In a universe like this, women become the elements of grace who must represent the way out, and Haggis and Moresco give us raven-haired beauty Jenny Reilly (Olivia Wilde), who helps her grandpa run a diner. A youthful tomboyishness made her the fifth Donnelly growing up, but now she’s married, and aside from an on-again/off-again flirtation with Tommy, she isn’t too pleased with the path her childhood playmates have taken. Unfortunately, Jenny is pretty much it for anything outside of the crime stuff, and while she is appealing enough — if maybe a little unbelievable as an ex–stickball player, as flashbacks show — it’s too big a symbolic burden, considering the wan charisma of the titular foursome. The brothers’ lives are so far (based on five episodes sent in advance) entirely defined by the whirlpool of gangster shenanigans; it’s hard for us as viewers to get a gauge on their relationship to a recognizable outside world. (Unlike Showtime’s Brotherhood, which earns its Mob thrills by crafting a web of corruption themes that encompasses everything from city politics to the intricacies of a failing marriage.) Here, we only see Jimmy fly off the handle, Tommy mope and berate his siblings, Kevin worry about money, and the Zeppo-like Sean make out with a girl Tommy is interested in.

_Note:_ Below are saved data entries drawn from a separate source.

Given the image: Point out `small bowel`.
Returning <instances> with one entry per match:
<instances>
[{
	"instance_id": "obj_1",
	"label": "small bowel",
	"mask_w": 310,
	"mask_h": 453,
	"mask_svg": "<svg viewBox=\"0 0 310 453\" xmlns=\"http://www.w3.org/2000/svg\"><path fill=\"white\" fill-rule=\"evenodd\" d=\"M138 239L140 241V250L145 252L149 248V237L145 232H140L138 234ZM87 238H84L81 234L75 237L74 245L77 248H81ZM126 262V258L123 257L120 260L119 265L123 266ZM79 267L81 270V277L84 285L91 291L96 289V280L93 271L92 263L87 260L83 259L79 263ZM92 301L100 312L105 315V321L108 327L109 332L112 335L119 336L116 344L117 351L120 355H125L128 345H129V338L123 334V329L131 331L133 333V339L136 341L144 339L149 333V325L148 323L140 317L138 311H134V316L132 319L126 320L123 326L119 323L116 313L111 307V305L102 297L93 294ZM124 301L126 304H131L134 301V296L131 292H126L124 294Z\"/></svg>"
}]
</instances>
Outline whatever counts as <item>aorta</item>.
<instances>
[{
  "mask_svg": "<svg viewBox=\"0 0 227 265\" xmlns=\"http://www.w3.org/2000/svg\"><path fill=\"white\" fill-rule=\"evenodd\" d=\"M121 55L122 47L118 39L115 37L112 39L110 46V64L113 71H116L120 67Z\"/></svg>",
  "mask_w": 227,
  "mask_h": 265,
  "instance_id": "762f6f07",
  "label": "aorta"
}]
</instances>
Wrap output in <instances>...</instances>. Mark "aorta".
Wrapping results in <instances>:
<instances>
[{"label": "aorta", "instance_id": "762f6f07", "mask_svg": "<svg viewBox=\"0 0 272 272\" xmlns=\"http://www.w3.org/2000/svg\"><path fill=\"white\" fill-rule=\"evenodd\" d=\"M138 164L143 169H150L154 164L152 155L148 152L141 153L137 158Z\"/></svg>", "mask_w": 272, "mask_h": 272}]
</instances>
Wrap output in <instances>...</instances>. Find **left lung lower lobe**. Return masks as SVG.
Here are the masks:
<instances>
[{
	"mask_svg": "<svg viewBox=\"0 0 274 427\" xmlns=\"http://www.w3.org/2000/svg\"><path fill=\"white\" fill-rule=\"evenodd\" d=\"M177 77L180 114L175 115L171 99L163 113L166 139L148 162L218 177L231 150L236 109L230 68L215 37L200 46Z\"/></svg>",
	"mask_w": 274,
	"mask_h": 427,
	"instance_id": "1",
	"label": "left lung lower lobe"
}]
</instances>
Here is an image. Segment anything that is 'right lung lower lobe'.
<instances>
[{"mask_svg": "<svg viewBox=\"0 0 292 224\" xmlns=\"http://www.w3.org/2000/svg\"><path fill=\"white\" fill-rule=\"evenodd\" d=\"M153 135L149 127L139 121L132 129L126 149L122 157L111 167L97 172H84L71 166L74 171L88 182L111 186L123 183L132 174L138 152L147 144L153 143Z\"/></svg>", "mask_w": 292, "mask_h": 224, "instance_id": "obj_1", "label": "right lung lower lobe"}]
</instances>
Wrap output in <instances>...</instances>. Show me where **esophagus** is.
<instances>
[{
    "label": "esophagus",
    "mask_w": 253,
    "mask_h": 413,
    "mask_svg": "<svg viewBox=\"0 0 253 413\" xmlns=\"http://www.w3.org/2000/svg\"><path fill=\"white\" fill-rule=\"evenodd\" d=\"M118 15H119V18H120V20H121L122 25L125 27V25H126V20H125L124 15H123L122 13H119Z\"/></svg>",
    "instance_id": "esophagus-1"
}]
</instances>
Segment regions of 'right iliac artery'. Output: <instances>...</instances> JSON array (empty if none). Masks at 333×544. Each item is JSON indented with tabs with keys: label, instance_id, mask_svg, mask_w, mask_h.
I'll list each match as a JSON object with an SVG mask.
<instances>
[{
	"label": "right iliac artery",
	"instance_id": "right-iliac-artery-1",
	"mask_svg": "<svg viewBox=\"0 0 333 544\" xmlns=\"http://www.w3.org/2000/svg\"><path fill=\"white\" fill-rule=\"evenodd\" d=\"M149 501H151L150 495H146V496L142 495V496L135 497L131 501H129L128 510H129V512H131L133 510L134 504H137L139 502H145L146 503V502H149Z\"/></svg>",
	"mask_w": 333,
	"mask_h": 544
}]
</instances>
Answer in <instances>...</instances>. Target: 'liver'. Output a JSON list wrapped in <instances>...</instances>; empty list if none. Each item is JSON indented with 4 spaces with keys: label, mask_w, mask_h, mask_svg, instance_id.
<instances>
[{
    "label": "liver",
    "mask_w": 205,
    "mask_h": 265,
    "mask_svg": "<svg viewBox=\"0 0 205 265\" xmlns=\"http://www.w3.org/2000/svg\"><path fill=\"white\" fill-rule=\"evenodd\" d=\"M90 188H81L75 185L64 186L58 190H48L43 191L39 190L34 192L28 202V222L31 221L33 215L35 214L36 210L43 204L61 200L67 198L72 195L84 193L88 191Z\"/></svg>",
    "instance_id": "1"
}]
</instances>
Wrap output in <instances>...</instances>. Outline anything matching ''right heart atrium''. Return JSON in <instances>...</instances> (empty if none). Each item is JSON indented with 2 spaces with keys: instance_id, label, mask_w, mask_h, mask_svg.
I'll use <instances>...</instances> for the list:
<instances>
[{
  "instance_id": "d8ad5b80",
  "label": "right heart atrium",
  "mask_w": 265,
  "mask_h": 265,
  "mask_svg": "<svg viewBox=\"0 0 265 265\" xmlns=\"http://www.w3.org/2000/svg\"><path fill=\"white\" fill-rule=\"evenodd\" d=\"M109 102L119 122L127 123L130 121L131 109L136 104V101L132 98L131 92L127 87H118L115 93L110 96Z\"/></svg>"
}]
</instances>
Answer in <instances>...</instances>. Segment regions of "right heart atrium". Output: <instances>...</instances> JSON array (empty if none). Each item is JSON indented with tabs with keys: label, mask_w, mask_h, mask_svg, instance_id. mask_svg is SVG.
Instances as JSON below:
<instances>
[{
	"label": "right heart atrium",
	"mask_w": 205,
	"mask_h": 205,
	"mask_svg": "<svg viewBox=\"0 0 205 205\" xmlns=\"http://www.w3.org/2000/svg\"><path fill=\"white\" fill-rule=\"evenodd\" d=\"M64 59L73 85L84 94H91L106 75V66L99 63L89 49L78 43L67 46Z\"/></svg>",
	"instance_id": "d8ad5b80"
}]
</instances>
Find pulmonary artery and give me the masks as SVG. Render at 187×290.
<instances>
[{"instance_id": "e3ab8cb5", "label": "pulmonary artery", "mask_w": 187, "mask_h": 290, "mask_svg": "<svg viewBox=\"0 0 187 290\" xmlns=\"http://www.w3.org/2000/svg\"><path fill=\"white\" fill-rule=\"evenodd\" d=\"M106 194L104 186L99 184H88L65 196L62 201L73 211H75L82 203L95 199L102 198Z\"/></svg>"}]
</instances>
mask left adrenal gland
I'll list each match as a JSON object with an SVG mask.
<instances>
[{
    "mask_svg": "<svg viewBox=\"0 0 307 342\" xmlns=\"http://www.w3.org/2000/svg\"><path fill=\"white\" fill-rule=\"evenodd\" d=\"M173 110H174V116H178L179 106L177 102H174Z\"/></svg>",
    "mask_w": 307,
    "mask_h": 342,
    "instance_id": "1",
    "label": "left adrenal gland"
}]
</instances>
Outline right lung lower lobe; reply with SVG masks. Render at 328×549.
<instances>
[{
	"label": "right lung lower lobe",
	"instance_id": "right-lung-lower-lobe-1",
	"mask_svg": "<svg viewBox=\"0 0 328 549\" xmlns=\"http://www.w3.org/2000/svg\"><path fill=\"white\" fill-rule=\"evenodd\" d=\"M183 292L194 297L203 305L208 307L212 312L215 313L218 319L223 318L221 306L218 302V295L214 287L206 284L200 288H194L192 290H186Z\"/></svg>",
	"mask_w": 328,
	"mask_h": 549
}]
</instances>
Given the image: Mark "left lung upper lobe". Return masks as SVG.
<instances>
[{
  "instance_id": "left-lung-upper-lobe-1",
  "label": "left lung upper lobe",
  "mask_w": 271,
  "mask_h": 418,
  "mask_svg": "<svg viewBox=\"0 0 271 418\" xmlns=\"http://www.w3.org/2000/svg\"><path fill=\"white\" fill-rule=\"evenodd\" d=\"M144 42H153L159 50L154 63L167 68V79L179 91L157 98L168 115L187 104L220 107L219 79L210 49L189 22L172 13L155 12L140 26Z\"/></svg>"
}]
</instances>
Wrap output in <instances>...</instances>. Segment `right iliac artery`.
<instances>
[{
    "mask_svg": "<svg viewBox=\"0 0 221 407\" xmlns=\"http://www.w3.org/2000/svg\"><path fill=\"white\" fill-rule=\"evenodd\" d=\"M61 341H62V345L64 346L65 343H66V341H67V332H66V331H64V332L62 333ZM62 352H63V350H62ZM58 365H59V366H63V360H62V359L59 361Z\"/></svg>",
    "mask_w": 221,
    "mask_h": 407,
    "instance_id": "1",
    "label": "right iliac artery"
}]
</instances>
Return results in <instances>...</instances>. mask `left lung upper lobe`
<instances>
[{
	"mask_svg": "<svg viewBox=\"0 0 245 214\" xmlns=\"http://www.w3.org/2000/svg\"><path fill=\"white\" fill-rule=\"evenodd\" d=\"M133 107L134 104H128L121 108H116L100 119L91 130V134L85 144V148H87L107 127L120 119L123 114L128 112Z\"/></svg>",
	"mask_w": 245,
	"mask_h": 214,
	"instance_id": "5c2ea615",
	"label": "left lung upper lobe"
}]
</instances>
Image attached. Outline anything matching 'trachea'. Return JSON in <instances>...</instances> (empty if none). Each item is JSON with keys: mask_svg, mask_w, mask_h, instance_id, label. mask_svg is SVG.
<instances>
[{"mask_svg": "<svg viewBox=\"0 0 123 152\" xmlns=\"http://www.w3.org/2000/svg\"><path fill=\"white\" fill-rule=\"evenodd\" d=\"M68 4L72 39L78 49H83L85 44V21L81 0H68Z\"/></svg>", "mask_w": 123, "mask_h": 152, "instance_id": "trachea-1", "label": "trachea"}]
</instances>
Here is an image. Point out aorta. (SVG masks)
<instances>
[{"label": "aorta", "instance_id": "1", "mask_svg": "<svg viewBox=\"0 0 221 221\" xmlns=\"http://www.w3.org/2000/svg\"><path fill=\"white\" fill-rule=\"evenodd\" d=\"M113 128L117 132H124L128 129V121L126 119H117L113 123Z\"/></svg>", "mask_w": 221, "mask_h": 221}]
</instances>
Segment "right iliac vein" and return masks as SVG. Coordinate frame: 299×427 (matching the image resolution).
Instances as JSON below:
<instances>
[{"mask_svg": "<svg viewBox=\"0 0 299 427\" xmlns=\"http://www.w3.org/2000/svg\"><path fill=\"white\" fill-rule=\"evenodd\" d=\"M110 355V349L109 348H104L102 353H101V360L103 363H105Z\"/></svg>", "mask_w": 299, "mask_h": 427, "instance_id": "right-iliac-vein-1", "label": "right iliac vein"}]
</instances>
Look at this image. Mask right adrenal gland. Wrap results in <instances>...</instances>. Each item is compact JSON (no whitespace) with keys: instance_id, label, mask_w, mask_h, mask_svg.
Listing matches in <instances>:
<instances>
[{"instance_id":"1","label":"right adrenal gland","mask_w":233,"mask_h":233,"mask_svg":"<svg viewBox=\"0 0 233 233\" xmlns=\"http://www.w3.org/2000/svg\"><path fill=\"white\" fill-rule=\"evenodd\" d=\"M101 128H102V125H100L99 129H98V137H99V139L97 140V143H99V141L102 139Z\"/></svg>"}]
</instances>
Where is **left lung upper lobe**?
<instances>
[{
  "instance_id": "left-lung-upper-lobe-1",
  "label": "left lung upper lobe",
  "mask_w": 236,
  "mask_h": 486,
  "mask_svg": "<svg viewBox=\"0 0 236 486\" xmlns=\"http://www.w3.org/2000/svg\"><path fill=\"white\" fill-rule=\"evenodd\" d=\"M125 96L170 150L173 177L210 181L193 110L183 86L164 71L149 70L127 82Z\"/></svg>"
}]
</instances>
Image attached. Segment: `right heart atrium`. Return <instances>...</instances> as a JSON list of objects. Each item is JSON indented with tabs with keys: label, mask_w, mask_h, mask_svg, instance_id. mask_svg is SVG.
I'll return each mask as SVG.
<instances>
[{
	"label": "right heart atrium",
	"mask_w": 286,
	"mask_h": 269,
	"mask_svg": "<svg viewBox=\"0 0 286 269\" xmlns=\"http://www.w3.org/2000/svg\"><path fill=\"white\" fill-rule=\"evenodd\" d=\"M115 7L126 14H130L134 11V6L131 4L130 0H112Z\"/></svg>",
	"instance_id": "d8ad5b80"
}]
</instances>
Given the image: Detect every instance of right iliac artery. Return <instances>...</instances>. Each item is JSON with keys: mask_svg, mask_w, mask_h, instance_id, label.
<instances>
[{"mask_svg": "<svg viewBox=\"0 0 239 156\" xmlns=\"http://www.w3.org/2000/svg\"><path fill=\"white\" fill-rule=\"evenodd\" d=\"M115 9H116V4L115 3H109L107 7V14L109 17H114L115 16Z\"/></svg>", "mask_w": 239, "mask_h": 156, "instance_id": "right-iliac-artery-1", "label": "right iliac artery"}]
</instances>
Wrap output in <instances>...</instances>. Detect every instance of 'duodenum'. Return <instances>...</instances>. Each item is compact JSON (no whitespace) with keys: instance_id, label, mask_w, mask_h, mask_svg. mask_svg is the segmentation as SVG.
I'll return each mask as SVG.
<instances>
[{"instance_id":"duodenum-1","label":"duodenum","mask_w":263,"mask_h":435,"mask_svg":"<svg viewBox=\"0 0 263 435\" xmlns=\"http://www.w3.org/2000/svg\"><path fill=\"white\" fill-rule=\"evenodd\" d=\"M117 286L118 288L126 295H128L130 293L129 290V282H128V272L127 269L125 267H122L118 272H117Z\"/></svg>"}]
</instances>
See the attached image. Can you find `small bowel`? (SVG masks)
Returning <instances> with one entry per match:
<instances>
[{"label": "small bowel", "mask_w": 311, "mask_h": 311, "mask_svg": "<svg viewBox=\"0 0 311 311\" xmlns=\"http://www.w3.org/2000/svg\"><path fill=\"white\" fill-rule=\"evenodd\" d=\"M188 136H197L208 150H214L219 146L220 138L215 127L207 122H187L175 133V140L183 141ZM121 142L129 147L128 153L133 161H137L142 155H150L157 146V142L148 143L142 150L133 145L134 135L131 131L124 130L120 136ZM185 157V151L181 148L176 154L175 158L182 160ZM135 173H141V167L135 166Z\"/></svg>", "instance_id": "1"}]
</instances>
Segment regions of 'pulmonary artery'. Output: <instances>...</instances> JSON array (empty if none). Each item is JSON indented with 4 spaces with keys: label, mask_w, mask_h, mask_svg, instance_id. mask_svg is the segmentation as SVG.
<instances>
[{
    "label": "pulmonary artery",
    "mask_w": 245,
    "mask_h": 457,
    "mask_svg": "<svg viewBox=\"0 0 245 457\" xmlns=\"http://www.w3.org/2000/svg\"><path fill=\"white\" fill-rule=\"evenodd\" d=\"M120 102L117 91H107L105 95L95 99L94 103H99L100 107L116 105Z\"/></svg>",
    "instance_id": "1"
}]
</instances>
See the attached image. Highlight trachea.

And unfortunately, the young actors on display aren’t compelling enough to make us care much beyond their sometimes stupidly self-induced crises. The Gordon Willis–inspired cinematography, where no indoor or outdoor space can ever be too dark, may invoke the epic shadow-filled portent of Godfather days past. But with The Black Donnellys, you mostly worry that the darkness around the edges, rather than heightening a sense of lives that reflect the abyss, will just swallow these shallow toughs whole.